Problem description: Among the records below, find the lines that contain "master" and copy each of them.

Supplied material:
• • • • •
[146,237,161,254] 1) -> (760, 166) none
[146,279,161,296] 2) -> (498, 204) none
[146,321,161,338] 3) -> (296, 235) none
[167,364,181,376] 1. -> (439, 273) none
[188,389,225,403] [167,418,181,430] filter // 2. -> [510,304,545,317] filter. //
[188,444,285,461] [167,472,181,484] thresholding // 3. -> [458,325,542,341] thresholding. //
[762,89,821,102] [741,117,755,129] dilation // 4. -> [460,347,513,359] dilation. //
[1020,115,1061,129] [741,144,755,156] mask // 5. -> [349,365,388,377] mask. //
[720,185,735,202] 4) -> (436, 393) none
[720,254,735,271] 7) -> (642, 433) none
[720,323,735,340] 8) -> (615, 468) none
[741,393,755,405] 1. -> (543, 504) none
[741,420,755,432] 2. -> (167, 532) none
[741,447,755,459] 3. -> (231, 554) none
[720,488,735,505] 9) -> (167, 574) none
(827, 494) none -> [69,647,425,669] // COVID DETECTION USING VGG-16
• • • • •
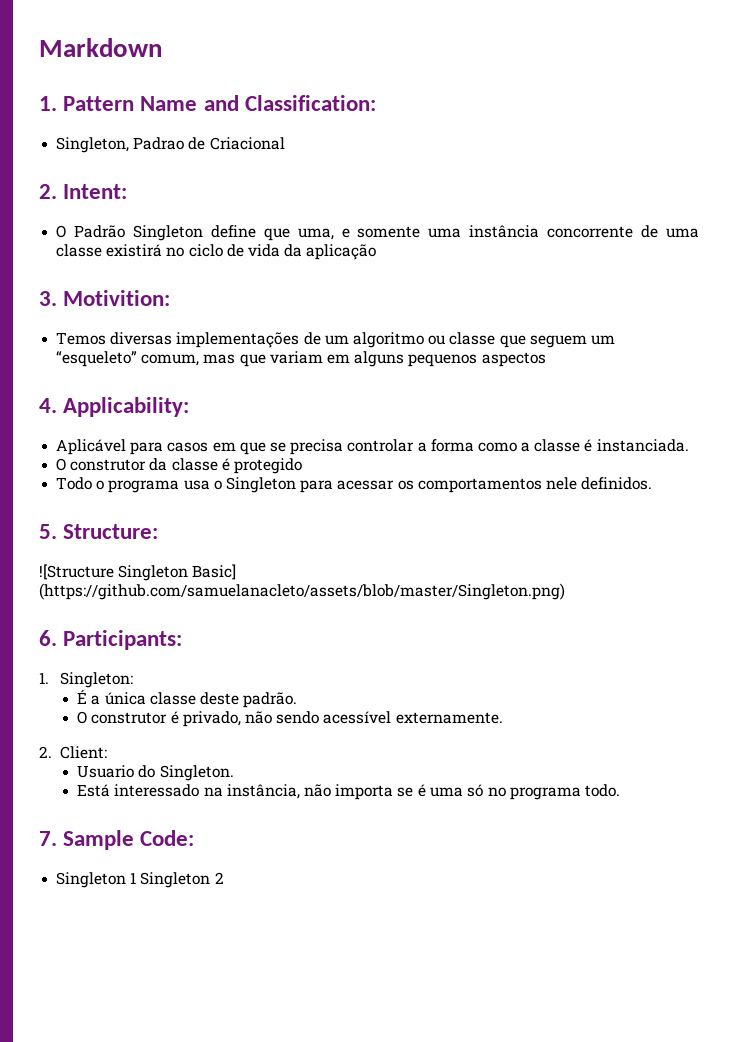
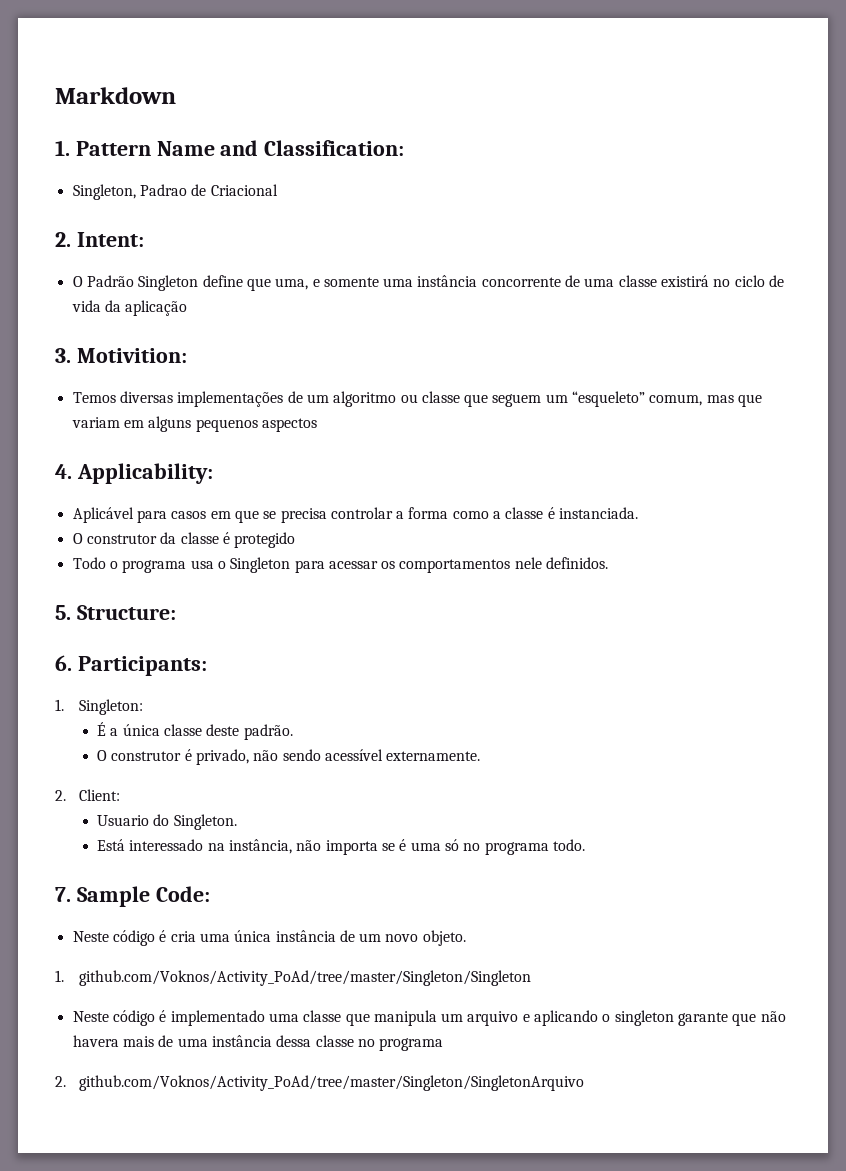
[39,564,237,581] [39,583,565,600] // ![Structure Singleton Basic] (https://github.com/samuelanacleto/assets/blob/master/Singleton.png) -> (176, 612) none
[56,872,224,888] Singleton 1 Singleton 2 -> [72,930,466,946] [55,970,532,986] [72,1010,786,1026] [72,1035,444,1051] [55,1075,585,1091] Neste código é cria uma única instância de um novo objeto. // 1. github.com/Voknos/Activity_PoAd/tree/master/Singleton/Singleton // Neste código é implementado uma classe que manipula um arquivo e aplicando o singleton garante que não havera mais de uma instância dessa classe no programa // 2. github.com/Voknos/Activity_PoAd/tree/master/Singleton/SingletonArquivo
• • • • •
Solution to this exercise:
[39,564,237,581] [39,583,565,600] // ![Structure Singleton Basic] (https://github.com/samuelanacleto/assets/blob/master/Singleton.png) -> (176, 612) none
[56,872,224,888] Singleton 1 Singleton 2 -> [72,930,466,946] [55,970,532,986] [72,1010,786,1026] [72,1035,444,1051] [55,1075,585,1091] Neste código é cria uma única instância de um novo objeto. // 1. github.com/Voknos/Activity_PoAd/tree/master/Singleton/Singleton // Neste código é implementado uma classe que manipula um arquivo e aplicando o singleton garante que não havera mais de uma instância dessa classe no programa // 2. github.com/Voknos/Activity_PoAd/tree/master/Singleton/SingletonArquivo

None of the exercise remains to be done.